Instruction: Down to the final line, print the records again exactly.

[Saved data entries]
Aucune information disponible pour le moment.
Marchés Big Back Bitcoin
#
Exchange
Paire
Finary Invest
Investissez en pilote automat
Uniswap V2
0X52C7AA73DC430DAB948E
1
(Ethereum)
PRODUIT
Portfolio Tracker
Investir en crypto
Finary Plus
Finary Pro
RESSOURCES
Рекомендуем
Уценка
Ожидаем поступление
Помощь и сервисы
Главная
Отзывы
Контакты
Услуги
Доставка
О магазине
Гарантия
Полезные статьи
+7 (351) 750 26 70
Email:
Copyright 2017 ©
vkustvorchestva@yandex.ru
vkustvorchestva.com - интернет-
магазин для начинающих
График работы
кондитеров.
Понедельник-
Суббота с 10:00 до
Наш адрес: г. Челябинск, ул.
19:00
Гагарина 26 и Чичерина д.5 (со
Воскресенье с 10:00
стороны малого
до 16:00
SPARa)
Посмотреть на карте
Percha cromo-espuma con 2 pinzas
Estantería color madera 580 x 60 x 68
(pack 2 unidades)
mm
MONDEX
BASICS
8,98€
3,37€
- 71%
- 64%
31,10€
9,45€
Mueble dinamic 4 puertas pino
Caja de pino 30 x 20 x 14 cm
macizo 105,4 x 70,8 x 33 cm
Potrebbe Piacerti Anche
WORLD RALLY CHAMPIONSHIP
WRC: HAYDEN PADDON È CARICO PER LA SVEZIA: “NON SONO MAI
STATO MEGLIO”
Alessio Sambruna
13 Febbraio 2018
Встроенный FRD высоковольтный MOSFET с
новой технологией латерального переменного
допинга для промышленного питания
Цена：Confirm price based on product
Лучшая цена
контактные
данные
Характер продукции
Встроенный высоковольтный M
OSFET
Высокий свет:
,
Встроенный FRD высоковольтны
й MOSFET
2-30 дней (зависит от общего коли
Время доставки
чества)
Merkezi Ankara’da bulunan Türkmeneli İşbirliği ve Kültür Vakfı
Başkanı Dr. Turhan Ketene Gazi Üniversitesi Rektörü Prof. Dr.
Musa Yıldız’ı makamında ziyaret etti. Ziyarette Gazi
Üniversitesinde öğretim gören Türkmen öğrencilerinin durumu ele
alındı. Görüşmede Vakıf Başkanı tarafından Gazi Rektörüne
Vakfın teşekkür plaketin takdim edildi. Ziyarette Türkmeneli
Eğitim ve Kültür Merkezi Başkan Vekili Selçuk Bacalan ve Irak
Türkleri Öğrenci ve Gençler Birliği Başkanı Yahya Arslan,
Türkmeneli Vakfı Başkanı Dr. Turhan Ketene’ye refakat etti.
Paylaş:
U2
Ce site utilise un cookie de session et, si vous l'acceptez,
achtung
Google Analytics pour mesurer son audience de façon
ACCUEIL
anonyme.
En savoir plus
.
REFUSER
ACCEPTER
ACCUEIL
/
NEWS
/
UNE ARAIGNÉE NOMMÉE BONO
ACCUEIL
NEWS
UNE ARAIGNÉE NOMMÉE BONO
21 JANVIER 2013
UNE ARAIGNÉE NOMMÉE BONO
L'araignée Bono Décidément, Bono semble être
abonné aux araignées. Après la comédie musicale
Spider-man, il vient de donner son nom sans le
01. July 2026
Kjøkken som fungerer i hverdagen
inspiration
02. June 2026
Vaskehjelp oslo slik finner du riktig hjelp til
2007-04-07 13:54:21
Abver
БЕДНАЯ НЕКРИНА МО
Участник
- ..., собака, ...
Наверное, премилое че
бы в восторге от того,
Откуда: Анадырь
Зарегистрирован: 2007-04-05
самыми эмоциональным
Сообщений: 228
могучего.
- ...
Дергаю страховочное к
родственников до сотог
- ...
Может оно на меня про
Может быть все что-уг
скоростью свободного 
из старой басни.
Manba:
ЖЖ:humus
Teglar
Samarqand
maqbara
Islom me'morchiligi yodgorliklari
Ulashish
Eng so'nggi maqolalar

Written reply:
Aucune information disponible pour le moment.
Marchés Big Back Bitcoin
#
Exchange
Paire
Finary Invest
Investissez en pilote automat
Uniswap V2
0X52C7AA73DC430DAB948E
1
(Ethereum)
PRODUIT
Portfolio Tracker
Investir en crypto
Finary Plus
Finary Pro
RESSOURCES
Рекомендуем
Уценка
Ожидаем поступление
Помощь и сервисы
Главная
Отзывы
Контакты
Услуги
Доставка
О магазине
Гарантия
Полезные статьи
+7 (351) 750 26 70
Email:
Copyright 2017 ©
vkustvorchestva@yandex.ru
vkustvorchestva.com - интернет-
магазин для начинающих
График работы
кондитеров.
Понедельник-
Суббота с 10:00 до
Наш адрес: г. Челябинск, ул.
19:00
Гагарина 26 и Чичерина д.5 (со
Воскресенье с 10:00
стороны малого
до 16:00
SPARa)
Посмотреть на карте
Percha cromo-espuma con 2 pinzas
Estantería color madera 580 x 60 x 68
(pack 2 unidades)
mm
MONDEX
BASICS
8,98€
3,37€
- 71%
- 64%
31,10€
9,45€
Mueble dinamic 4 puertas pino
Caja de pino 30 x 20 x 14 cm
macizo 105,4 x 70,8 x 33 cm
Potrebbe Piacerti Anche
WORLD RALLY CHAMPIONSHIP
WRC: HAYDEN PADDON È CARICO PER LA SVEZIA: “NON SONO MAI
STATO MEGLIO”
Alessio Sambruna
13 Febbraio 2018
Встроенный FRD высоковольтный MOSFET с
новой технологией латерального переменного
допинга для промышленного питания
Цена：Confirm price based on product
Лучшая цена
контактные
данные
Характер продукции
Встроенный высоковольтный M
OSFET
Высокий свет:
,
Встроенный FRD высоковольтны
й MOSFET
2-30 дней (зависит от общего коли
Время доставки
чества)
Merkezi Ankara’da bulunan Türkmeneli İşbirliği ve Kültür Vakfı
Başkanı Dr. Turhan Ketene Gazi Üniversitesi Rektörü Prof. Dr.
Musa Yıldız’ı makamında ziyaret etti. Ziyarette Gazi
Üniversitesinde öğretim gören Türkmen öğrencilerinin durumu ele
alındı. Görüşmede Vakıf Başkanı tarafından Gazi Rektörüne
Vakfın teşekkür plaketin takdim edildi. Ziyarette Türkmeneli
Eğitim ve Kültür Merkezi Başkan Vekili Selçuk Bacalan ve Irak
Türkleri Öğrenci ve Gençler Birliği Başkanı Yahya Arslan,
Türkmeneli Vakfı Başkanı Dr. Turhan Ketene’ye refakat etti.
Paylaş:
U2
Ce site utilise un cookie de session et, si vous l'acceptez,
achtung
Google Analytics pour mesurer son audience de façon
ACCUEIL
anonyme.
En savoir plus
.
REFUSER
ACCEPTER
ACCUEIL
/
NEWS
/
UNE ARAIGNÉE NOMMÉE BONO
ACCUEIL
NEWS
UNE ARAIGNÉE NOMMÉE BONO
21 JANVIER 2013
UNE ARAIGNÉE NOMMÉE BONO
L'araignée Bono Décidément, Bono semble être
abonné aux araignées. Après la comédie musicale
Spider-man, il vient de donner son nom sans le
01. July 2026
Kjøkken som fungerer i hverdagen
inspiration
02. June 2026
Vaskehjelp oslo slik finner du riktig hjelp til
2007-04-07 13:54:21
Abver
БЕДНАЯ НЕКРИНА МО
Участник
- ..., собака, ...
Наверное, премилое че
бы в восторге от того,
Откуда: Анадырь
Зарегистрирован: 2007-04-05
самыми эмоциональным
Сообщений: 228
могучего.
- ...
Дергаю страховочное к
родственников до сотог
- ...
Может оно на меня про
Может быть все что-уг
скоростью свободного 
из старой басни.
Manba:
ЖЖ:humus
Teglar
Samarqand
maqbara
Islom me'morchiligi yodgorliklari
Ulashish
Eng so'nggi maqolalar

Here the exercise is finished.